The place where we stood was a small square near Gangnam City Plaza Hotel, Seocho-gu, Seoul. Walking down the streets of Seoul, just look around and you will find at least one coffee shop. According to a survey published by the International Business Times in 2014, coffee has surpassed kimchi, South Korea's national dish, as the country's most consumed food. On average, Koreans drink coffee 12.2 times a week, kimchi, which has been a Korean food since the 16th century, eats an average of 11.9 times a week, and rice 6.9 times a week.

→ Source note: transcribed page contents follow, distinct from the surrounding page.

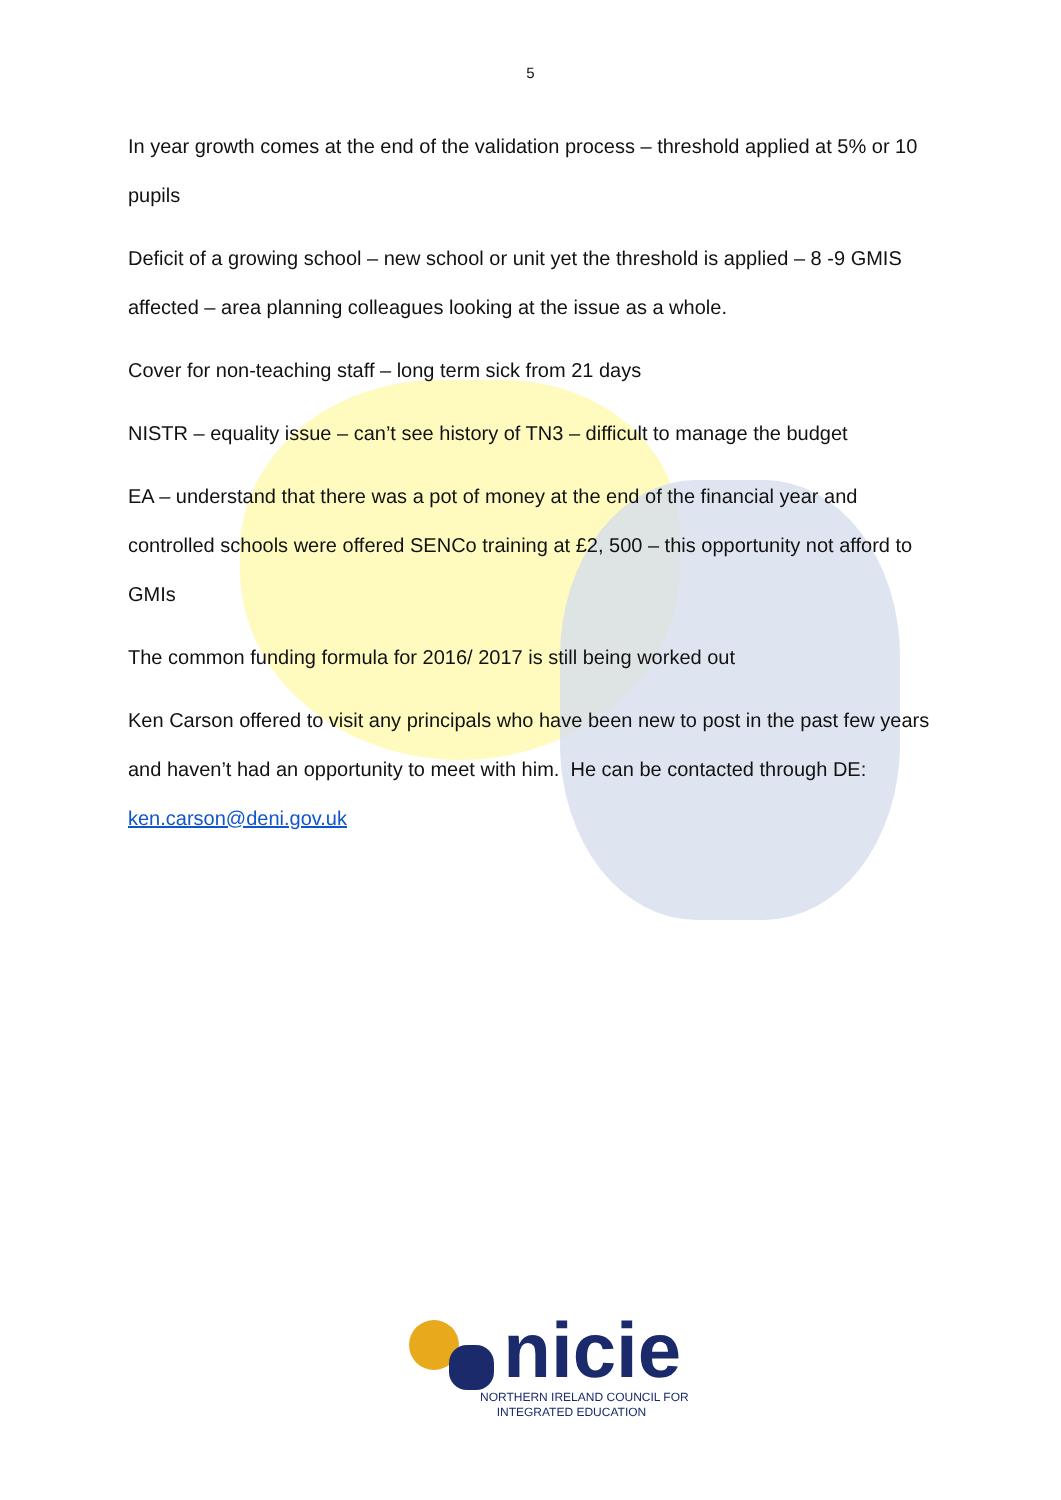5
In year growth comes at the end of the validation process – threshold applied at 5% or 10 pupils
Deficit of a growing school – new school or unit yet the threshold is applied – 8 -9 GMIS affected – area planning colleagues looking at the issue as a whole.
Cover for non-teaching staff – long term sick from 21 days
NISTR – equality issue – can’t see history of TN3 – difficult to manage the budget
EA – understand that there was a pot of money at the end of the financial year and controlled schools were offered SENCo training at £2, 500 – this opportunity not afford to GMIs
The common funding formula for 2016/ 2017 is still being worked out
Ken Carson offered to visit any principals who have been new to post in the past few years and haven’t had an opportunity to meet with him. He can be contacted through DE: ken.carson@deni.gov.uk
nicie
NORTHERN IRELAND COUNCIL FOR
INTEGRATED EDUCATION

"If you stay in Seoul for a few more days, you'll find that during lunch, colleagues in the company basically don't talk to each other. After lunch, they get up and leave without saying a word. Then they go straight to the coffee shop, where they chat and discuss things. This is a tacit understanding and a habit." Li Meilian, who studied in Seoul, told the Global Times reporter,"When I first came to Seoul a few years ago, I didn't drink coffee. I watched others drink coffee, but you couldn't melt it without drinking coffee. Now I'm drinking too."

Coffee was first introduced to Korea in the late 19th century and became popular during Japan's colonial rule of the Korean Peninsula. American soldiers brought instant coffee to Korea during the Korean War in the 1950s, which made coffee more popular. However, coffee shops blossomed into a culture only in the last 20 years. American coffee chain giant Starbucks opened its first store in Seoul in 1999 at South Korea's prestigious Ewha Women's University, and by 2014 it had nearly 300 stores. Daniel Schweikendieck, a professor at Sungkyunkwan University in South Korea, commented that "walking down the street with a Starbucks cup becomes a status symbol, like carrying a designer bag on your arm." Coffee has become a class status indicator in South Korea, leading to the emergence of cultural phenomena such as "bean paste girls," girls who choose not to eat meat in order to save money for luxury goods, because bean paste is a very cheap food in Korea. In the 2012 Korean divine song Gangnam Style, the singer ironically sang: Where is the beautiful girl who knows how to enjoy a cup of coffee freedom?

Want to live in Seoul? Thirteen things you have to get used to." Coffee shops rank ahead of kimchi, metal chopsticks, soju, sitting on the floor and bowing, although the latter have long been South Korea's image symbol in the world's impression, on the list of seoulist.com, which specializes in promoting Seoul to foreigners. In fact, South Korea has included coffee as part of its culture. In many familiar Korean dramas, cafes can be seen everywhere. Some Korean coffee chains have opened their stores to Paris, New York, Beijing and other parts of the world by taking advantage of the "Korean Wave". It is understood that there are 284 Starbucks stores in Seoul, ranking first in the world, which dwarfs New York in the United States. No one knows how long South Korea's coffee craze will last. Fierce market competition, many Korean coffee shop owners began to choose low-cost strategy, the market increasingly fierce fight.